Ependymoma

Roger J Packer MD (Dr. Packer of George Washington University; Senior Vice President, Center for Neuroscience and Behavioral Medicine; and Gilbert Endowed Distinguished Professor in Neurofibromatosis and Director, Gilbert Neurofibromatosis Institute and Brain Tumor Institute, Children’s National Health System, has no relevant financial relationships to disclose.)
Originally released August 8, 1994; last updated July 25, 2017; expires July 25, 2020

This article includes discussion of ependymoma, benign ependymomas, clear cell ependymomas, malignant ependymomas, anaplastic ependymomas, myxopapillary ependymomas, subependymomas, and ependymomas. The foregoing terms may include synonyms, similar disorders, variations in usage, and abbreviations.

Overview

Ependymomas are 1 of the more common childhood brain tumors. After total resection, outcome is excellent. However, for patients whose tumors are subtotally resected or anaplastic, disease relapse is common. The author summarizes the outcomes of new treatment approaches and the possible value of adjuvant chemotherapy. Increased biological understandings have already changed classification and likely, in the near future, will dramatically alter management of the tumor. They have clearly demonstrated that pediatric supratentorial and infratentorial ependymomas are different entities.

Historical note and terminology

Ependymomas were first described by Bailey in 1924. Initial classification schema using light microscopy findings subdivided ependymomas into epithelial, myxopapillary, and cellular types (Bailey 1924). Because of the variable relationship demonstrated between histological findings and outcome in different subgroupings of ependymomas, other classification schemas have been proposed.

The most recent World Health Organization classification of CNS tumors defines ependymoma as a tumor composed predominantly of neoplastic ependymal cells (Louis et al 2007). This classification system distinguishes ependymoma WHO grade II from anaplastic or malignant ependymoma, WHO grade III. Myxopapillary ependymomas are considered a distinct variant of ependymoma occurring almost exclusively in the region of the cauda equina (WHO grade I).
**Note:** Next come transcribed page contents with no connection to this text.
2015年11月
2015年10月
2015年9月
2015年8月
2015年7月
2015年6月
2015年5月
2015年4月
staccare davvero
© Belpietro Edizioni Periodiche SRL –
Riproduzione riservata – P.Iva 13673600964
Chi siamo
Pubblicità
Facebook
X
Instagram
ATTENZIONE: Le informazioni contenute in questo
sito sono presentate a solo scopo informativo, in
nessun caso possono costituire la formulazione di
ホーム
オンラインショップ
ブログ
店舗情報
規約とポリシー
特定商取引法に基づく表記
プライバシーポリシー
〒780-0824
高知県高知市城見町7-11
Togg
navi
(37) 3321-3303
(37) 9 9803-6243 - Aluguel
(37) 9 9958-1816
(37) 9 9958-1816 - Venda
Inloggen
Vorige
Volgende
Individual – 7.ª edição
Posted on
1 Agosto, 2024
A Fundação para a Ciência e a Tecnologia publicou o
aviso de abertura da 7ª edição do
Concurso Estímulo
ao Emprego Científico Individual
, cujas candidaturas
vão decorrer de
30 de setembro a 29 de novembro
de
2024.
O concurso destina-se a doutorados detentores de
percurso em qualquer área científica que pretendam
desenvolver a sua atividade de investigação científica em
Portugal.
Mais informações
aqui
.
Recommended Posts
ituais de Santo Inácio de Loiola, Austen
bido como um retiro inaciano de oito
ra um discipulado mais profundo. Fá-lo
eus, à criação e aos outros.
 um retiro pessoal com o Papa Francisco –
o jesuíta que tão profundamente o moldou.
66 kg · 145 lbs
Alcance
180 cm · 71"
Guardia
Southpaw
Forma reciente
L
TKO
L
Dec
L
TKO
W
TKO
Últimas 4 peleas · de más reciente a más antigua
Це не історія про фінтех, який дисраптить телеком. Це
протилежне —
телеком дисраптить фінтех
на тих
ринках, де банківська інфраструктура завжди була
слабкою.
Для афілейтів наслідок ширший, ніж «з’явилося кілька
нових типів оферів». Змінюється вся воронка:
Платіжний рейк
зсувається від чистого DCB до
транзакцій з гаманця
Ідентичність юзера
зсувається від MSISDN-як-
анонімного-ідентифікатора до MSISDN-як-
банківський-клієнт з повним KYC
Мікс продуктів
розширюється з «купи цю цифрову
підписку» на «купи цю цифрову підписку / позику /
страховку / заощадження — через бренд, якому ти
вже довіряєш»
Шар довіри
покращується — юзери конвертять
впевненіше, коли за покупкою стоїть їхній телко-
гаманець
Subclassifications of ependymoma include cellular ependymoma, papillary ependymoma, and RELA-fusion positive ependymoma. The latter is a new entity, incorporating molecular aspects into classification for the first time (Louis et al 2016). It is likely that further molecularly-based subclassification will be utilized in the future (Pajtler et al 2017). Subependymomas are nodular tumors that are thought to have a different, more benign prognosis than other types of ependymomas that occur in the brain.

Ependymoblastoma was initially considered a subtype of ependymoma. Histologically, ependymoblastomas are primarily composed of small, undifferentiated cells associated with regions of relatively well-formed ependymal blastic rosettes. The tumor is now classified as an embryonal tumor and is primarily considered a subtype of primitive neuroectodermal tumor of childhood. In the revised World Health Organization classification of CNS tumors, ependymoblastomas are given a separate designation under the general category of embryonal tumors. Others do not even consider ependymomas a distinct entity (Judkins and Ellison 2008).